The need for forest management

Islandwide surveys of forest resources require enorm­ous inputs of time and money, and grueling effort by surveyors. But what can be done with the huge amount of data that such surveys yield? What do the numbers show?

The fourth survey found that forests covered 60.7% of Taiwan’s land, an increase of 2.2 percentage points over the 58.5% recorded in the previous survey. Landslides caused by Typhoon Morakot in 2009 destroyed large areas of forest, reducing the size of nationally owned forests, Huang explains, but total forest area still grew by more than 80,000 hectares thanks to reforestation in the foothills. As a consequence of Taiwan’s aging population and labor shortages, much farmland there has been abandoned to nature, becoming second-growth forest. What’s more, when Taiwan joined the World Trade Organization, govern­ment agri­cultural agencies promoted the reforest­ation of lowland areas. Both were important factors behind the increase in Taiwan’s forest coverage.

Globally, forests are disappearing at a rapid rate. And although the forest survey shows that Taiwan’s forest cover­age has grown and its forest resources have increased, that growth obscures some harsh realities. “As much as 60% of the island is covered by forests, but much of that wooded land can’t be managed productively,” Huang explains, breaking down some of the myths regarding forests in Taiwan. “For instance, the accessibility of forest land deep in the Central Mountain Range is low and the costs of logging there are high. Taiwan’s forest area per capita stands at only 0.092 hectares. The figure shows that Taiwan is far from self-sufficient in forest resources.”
 

Li Shengming uses a telescopic pole to measure the height of a tree. (photo by Lin Min-hsuan)

Li Shengming uses a telescopic pole to measure the height of a tree. (photo by Lin Min-hsuan)
 

Carbon sequestration

The forest coverage rate of each nation has different implications for action depending on the situation. “In Taiwan, the focus of forestry management should be on bolstering the health of existing forests and raising their capacity as carbon sinks,” says Huang Chyun-shiou.

Carbon sink capacity is a measure of how forest plants absorb carbon dioxide (CO2) through photosynthesis and fix it in vegetation and the soil, thus reducing the concentration of CO2 in the atmosphere.

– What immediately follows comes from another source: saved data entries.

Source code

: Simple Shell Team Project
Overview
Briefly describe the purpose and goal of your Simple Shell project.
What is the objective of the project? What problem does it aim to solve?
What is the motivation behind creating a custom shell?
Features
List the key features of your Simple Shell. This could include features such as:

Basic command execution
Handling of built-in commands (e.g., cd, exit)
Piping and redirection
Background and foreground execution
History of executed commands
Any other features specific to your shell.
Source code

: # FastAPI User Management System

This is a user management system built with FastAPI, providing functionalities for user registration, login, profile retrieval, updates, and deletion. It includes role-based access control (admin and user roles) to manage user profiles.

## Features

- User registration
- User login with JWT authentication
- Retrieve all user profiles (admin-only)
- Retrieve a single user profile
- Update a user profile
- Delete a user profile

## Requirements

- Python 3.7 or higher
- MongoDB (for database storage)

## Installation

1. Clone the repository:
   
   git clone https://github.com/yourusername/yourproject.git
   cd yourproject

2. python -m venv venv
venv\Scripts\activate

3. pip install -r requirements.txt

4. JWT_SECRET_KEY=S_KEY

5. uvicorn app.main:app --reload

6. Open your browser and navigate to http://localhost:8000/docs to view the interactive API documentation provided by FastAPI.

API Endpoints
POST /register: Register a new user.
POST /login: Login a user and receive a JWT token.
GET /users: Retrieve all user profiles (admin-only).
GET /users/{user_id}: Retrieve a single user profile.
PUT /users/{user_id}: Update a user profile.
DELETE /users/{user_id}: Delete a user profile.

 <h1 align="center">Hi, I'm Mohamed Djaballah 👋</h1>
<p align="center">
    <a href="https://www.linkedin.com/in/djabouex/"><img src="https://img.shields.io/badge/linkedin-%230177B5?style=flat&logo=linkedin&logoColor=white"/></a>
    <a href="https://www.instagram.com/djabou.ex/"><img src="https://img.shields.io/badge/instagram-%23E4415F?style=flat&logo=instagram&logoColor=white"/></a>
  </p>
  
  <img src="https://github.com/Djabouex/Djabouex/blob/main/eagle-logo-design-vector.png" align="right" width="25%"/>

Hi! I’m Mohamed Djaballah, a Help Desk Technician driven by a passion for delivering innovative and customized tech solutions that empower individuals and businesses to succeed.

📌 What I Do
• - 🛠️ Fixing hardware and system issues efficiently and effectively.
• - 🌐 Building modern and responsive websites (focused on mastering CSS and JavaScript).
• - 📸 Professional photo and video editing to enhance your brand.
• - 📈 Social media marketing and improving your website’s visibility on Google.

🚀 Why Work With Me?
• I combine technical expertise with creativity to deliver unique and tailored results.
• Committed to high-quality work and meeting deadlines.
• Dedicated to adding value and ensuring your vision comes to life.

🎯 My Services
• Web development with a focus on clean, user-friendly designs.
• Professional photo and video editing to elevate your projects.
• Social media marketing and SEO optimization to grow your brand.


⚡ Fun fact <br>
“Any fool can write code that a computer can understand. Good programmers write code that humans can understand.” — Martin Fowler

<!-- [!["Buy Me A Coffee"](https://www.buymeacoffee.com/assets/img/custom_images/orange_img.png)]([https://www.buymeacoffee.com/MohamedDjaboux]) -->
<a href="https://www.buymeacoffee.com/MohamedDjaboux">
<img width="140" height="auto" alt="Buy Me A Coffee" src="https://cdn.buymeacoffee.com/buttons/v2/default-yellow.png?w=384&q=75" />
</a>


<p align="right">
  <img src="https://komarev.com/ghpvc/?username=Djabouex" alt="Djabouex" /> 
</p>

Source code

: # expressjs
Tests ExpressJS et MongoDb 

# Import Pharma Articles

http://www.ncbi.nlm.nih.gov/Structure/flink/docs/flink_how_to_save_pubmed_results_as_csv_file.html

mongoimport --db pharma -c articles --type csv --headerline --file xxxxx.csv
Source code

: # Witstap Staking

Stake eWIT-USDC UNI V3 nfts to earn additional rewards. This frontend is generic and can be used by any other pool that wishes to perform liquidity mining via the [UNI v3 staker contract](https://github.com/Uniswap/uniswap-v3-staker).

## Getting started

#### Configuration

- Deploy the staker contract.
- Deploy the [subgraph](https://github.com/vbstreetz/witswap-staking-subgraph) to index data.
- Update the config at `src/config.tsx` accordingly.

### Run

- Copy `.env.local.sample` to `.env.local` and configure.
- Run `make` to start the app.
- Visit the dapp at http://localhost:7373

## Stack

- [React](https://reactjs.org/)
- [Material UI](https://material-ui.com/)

It may sound academic, but Huang quickly brings the subject down to earth: “It may be hard to connect life in Taiwan to carbon sinks, but globally 20% of growth in CO2 emissions comes not from the burning of fuel by factories and automobiles, but from the loss of forests.” In 2019, major forest fires in Australia and California put alarming amounts of CO2 into the atmosphere.

A more common misconception is that most people believe that cutting down trees is inevitably bad for the environment. “Wood from forests being used for furniture or other items is a form of carbon sequestration,” Huang explains. “Where the old tree grew, a new seedling will be planted that will continue to absorb CO2. It’s an example of sustainable use. That's why we advocate that people use more sustainable materials like wood.”

In terms of lumber production, Taiwan is far from self-sufficient, but that doesn’t mean we should simply rely on imports. “Taiwan’s forestry policies ought to put a greater focus on forestry management, including the proper management of lumber plantations,” says Huang. “To revive national natural resources, we need to make more efficient use of the land.”

Forests are among Taiwan’s most important natural resources, and an ethos of forest conservation is already widely established among the island’s people. Looking ahead, says Huang, “Taiwan must make better use of re­cyclable lumber to help reduce our carbon footprint.”